*Task brief*
Copy out every line of the records where the string "teddy" occurs.

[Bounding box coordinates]
━━━━━━

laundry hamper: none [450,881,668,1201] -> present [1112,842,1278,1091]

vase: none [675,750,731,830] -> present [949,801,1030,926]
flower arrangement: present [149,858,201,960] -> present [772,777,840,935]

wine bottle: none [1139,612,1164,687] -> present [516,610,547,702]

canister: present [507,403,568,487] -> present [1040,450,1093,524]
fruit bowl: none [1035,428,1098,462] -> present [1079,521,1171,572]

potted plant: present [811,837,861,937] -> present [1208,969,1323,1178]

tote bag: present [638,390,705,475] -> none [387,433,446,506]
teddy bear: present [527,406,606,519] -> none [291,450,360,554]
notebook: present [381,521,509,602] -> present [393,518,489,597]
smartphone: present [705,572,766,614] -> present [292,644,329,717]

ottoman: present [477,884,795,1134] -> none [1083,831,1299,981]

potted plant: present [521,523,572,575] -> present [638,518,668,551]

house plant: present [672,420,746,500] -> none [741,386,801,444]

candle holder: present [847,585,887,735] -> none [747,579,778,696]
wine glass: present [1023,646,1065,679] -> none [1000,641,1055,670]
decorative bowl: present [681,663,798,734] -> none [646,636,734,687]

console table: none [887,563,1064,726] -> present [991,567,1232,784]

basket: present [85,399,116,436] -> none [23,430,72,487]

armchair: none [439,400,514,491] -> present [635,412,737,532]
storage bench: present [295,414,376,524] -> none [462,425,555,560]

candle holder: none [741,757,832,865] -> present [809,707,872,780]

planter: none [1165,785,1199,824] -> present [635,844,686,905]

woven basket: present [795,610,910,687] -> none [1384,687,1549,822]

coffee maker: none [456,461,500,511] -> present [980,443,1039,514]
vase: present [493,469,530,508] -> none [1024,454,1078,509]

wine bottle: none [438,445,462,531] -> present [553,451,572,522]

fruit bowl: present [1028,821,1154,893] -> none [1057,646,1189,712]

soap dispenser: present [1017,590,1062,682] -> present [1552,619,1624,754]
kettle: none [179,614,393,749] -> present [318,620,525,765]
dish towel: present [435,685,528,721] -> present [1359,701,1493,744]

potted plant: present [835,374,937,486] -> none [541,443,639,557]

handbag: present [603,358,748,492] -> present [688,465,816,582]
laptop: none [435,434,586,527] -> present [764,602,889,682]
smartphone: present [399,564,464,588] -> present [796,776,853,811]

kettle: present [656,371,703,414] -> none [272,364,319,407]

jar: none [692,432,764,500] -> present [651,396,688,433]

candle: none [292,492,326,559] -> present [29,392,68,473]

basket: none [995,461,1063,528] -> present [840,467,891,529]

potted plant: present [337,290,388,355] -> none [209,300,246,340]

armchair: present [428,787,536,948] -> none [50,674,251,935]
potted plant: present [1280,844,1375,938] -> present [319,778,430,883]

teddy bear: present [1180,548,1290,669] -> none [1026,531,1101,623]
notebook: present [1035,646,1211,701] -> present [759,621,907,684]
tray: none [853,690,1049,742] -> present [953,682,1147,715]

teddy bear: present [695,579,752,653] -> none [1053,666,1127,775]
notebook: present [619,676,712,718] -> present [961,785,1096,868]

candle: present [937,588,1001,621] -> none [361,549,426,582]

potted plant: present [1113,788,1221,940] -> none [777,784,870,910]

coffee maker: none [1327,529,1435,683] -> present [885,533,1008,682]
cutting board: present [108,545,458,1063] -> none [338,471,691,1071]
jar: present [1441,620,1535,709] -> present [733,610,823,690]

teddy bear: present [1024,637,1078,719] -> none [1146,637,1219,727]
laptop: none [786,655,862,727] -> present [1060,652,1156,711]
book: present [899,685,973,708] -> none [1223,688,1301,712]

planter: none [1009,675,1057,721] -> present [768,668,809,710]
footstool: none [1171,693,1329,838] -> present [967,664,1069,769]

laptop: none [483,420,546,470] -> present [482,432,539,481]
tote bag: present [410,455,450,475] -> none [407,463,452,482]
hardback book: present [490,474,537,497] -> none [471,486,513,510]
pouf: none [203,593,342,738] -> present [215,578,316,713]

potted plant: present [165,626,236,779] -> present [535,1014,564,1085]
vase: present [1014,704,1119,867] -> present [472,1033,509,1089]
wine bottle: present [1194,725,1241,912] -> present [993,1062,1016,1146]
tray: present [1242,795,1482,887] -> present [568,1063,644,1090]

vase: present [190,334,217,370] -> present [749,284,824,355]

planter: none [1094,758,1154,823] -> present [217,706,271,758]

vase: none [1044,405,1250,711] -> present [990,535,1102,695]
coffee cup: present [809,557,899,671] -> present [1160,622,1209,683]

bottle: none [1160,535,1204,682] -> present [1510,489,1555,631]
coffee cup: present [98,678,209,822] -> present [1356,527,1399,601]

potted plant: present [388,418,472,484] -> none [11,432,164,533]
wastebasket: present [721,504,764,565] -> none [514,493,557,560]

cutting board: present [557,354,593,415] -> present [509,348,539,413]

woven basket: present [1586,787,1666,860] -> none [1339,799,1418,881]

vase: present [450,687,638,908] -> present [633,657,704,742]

━━━━━━

*Answer to this problem*
teddy bear: present [527,406,606,519] -> none [291,450,360,554]
teddy bear: present [1180,548,1290,669] -> none [1026,531,1101,623]
teddy bear: present [695,579,752,653] -> none [1053,666,1127,775]
teddy bear: present [1024,637,1078,719] -> none [1146,637,1219,727]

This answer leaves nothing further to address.